In the doctoral program, the first-year candidates take core courses, including functional anatomy and kinesiology, human physiology, a basic clinical skills and professional issues course. They are also introduced to Brenau’s new human anatomy lab, which is based along with the Department of Physical Therapy at the Brenau Downtown Center just off the town square in Gainesville.
“I like the fact it was a brand new facility,” said 25-year-old Travis Keppel, who moved from Los Angeles to enroll in the Brenau program. “When I got here, everyone was super friendly and I had a few really down-to-earth conversations with some of the professors.
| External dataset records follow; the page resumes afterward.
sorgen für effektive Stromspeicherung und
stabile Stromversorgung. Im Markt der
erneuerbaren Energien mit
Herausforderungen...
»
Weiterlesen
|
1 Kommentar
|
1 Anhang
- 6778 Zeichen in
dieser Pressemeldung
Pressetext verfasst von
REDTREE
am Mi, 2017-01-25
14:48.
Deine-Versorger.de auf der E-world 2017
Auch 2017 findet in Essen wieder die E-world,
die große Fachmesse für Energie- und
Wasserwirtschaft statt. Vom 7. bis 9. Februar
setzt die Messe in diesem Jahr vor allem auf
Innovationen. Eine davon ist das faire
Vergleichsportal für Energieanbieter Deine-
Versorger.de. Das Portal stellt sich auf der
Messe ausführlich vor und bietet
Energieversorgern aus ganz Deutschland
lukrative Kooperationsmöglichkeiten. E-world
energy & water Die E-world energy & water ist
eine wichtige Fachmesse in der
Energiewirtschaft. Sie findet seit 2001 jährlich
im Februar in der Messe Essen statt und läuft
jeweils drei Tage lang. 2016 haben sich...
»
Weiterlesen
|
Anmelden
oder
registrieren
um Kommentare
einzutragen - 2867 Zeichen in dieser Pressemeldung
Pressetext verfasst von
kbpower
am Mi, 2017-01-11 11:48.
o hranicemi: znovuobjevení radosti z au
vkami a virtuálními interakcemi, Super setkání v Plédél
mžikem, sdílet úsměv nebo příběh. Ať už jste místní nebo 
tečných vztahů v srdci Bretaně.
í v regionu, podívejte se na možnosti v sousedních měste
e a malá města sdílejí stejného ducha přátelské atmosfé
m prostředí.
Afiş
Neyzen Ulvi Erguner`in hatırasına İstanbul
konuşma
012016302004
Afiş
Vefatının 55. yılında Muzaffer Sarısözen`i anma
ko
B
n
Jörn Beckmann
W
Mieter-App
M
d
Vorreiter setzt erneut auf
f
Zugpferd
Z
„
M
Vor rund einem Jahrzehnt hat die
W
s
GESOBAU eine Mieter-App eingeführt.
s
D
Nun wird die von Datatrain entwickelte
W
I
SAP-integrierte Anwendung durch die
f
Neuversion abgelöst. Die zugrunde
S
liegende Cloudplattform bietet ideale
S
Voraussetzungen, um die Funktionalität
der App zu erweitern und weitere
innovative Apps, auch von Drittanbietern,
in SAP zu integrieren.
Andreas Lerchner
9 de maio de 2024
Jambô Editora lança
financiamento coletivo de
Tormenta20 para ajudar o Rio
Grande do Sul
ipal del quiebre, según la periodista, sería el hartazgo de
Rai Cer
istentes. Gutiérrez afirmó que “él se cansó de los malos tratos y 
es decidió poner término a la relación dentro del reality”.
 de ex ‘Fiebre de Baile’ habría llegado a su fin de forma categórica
It just seemed like a good match.”
Lauren Brooke Herkel, 22, from Thomson, Georgia, said the program’s emphasis on early clinical experiences was a huge factor in her decision to apply.
“Within the second semester, they are putting us out in the field and getting us used to working in health care,” Herkel said. “It really sets the base for our skills.”
The three-year Brenau program enrolled its first “freshman” class in May 2015. However, this year’s class netted a wider array of candidates: They are from 11 states, with an average age of 24 and a cumulative grade point average of 3.5 on the 4.0 scale. The 2016 cohort is is about 60 percent female and 25 percent minority students.
One of the opportunities for clinical experience is in the same building. The Brenau Rehabilitative Practice, a public clinic administered by Gainesville Physical Therapy, specializes in balance, fall prevention, bariatrics, sports medicine and treatment of developmental, orthopedic and neurological movement dysfunctions. There students work directly with patients under supervision of faculty and licensed staff of GPT, which has operated its main practice successfully in Northeast Georgia for more than two decades.